Marsha tore at the aluminium ring and tipped the can up into a glass. ‘Sexist,' she muttered, drinking. ‘He's sexist and horrible.' Bubbles went up her nose and she sneezed. Ash from the ashtray flew into the air. She pushed it violently away. ‘A bully. And he
smokes.'

‘All right, all right.' Harriet removed the ashtray and swept its contents into the bin. She felt completely at home, she realised, doing this: extraordinary how being one day ahead of a new arrival could anchor you. Particularly an arrival such as Christopher had proved to be. Marsha was right: he was pretty awful. She straightened up, wondering if he had this effect on everyone. If so – She said, ‘Even if you don't like him, you can't behave like that, it's terribly rude.'

‘He
was rude.'

Harriet gave up.

‘I don't think he meant to be,' said Susanna. The last of the vegetables and herbs had gone into the pan; she wiped the chopping board and returned it to its place on the worktop, leaned against it, pushing her hair back. ‘I think perhaps he's just a bit shy –'

‘Oh,
sure.'
Marsha rolled her eyes to the heavens, as Harriet, recalling ancient Flanders and Swann songs played on their first gramophone when she and Hugh were small, suddenly heard herself sing:

‘He's shy, he's shy,

He's really terribly shy …'

Marsha, who knew this one, joined in, so that when Hugh pushed the door open, coming back for nuts, he found the two of them in stitches, Susanna watching in amusement. He looked from one to the other, smiling; he took packets of cashews and pistachios out of the drawer.

‘Hey,' said Marsha, ‘can I have some? We only have peanuts at home.'

He tossed her a packet. ‘Share the joke?' he asked mildly, tipping them into a bowl.

Harriet thought: He's probably pleased to see Susanna relaxing. So am I. She felt a wave of affection for both of them saying: ‘Nothing, just –' and nodded towards the open door, the absent Christopher.

Hugh said,
sotto voce:
‘I shouldn't take too much notice, I think he's just a bit shy.'

They held their sides.

Supper, at Marsha's request, was to be in the dining room. Susanna,

heaping broken meringue, frozen raspberries, redcurrants and cream into layers in a snow-white bowl, reminded her that they only ever used it for formal dinners.

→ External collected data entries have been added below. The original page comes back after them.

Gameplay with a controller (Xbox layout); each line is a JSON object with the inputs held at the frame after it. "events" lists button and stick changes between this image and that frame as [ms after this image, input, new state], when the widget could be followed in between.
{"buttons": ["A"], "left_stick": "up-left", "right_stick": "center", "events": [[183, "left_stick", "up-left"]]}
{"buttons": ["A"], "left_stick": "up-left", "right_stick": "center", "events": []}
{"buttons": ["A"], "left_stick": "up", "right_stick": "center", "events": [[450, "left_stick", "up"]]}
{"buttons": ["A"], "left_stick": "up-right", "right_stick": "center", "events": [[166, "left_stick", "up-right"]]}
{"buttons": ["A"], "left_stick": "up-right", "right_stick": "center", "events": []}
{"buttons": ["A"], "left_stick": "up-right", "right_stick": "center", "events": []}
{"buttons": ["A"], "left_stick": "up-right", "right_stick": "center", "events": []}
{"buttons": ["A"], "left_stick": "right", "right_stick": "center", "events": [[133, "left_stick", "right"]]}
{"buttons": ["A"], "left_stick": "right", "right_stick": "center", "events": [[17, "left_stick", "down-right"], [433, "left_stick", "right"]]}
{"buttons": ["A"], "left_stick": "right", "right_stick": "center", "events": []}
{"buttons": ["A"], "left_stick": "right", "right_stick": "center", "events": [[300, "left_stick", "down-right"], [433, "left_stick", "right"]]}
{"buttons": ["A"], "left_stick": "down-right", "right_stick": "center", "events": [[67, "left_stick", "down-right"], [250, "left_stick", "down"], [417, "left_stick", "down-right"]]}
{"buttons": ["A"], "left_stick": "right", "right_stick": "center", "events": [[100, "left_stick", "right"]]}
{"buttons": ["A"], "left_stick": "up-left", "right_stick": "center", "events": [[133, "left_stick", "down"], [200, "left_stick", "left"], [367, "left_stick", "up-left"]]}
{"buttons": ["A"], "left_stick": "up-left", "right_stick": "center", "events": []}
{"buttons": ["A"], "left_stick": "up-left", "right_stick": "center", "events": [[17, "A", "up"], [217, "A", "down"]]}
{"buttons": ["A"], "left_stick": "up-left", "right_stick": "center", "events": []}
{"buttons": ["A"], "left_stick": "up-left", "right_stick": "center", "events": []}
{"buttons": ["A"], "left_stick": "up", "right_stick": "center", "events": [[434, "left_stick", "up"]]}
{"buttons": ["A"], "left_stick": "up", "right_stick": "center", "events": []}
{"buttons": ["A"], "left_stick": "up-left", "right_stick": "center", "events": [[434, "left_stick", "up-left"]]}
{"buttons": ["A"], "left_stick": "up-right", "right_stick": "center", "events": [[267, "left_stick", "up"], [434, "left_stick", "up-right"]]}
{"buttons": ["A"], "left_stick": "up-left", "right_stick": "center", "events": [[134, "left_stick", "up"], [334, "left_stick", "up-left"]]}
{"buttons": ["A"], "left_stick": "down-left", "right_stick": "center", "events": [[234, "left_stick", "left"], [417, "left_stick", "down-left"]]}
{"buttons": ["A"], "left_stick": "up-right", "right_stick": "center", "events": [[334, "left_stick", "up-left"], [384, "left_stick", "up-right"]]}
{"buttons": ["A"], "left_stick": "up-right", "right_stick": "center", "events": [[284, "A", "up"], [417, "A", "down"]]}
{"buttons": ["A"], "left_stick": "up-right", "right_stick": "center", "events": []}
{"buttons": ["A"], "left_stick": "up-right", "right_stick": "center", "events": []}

‘But you're not going to have one of them while we're here, are you?' Marsha licked a finger and pressed up crumbs of meringue from the worktop.

‘No, thank God.' The last spoonful of cream dropped into the bowl; Susanna slid it into the fridge. ‘You'll be ill,' said Harriet, seeing Marsha lick the spoon. ‘We've been eating all day.'

‘And walking.' Marsha held the spoon under the tap, and turned it on, too hard. Water fanned into the spoon and sprayed everywhere. ‘Help. Sorry.' She turned it off. ‘Please,' she said to Susanna, brushing her wet T-shirt. ‘It looks so special in there, we never have meals anywhere like that at home.'

‘Oh, all right, if it makes you happy. Christopher can be the excuse.'

‘And we can lay the table,' said Harriet. ‘You go and join the men.'

‘Yes, I must. But don't worry, I'll do the table, I know where everything is.'

Harriet protested. Susanna insisted. They should go to the drawing room; she'd join them in a few minutes. They did as they were told. She's powerful, thought Harriet, taking Marsha down the corridor, with a bottle of wine, hearing Susanna, in the dining room, slide open drawers. She falls apart but she never lets go of the reins. Are all her guests made impotent? What happens on other people's territory?

She led Marsha into the drawing room: the men rose.

Christopher, his back to the open balcony doors, glass and cigarette in hand, looked as though he had unwound a little. The sheen of sweat had gone, he had brushed his hair, and standing here now, in the context of this beautiful, well-arranged room, he looked less disorderly than raffishly eccentric. Actually, she realised, greeting the two of them, he had presence, and not just because of his size. It was hard to know yet what qualities might redeem his earlier crassness, but she sensed, suddenly, that they might be there.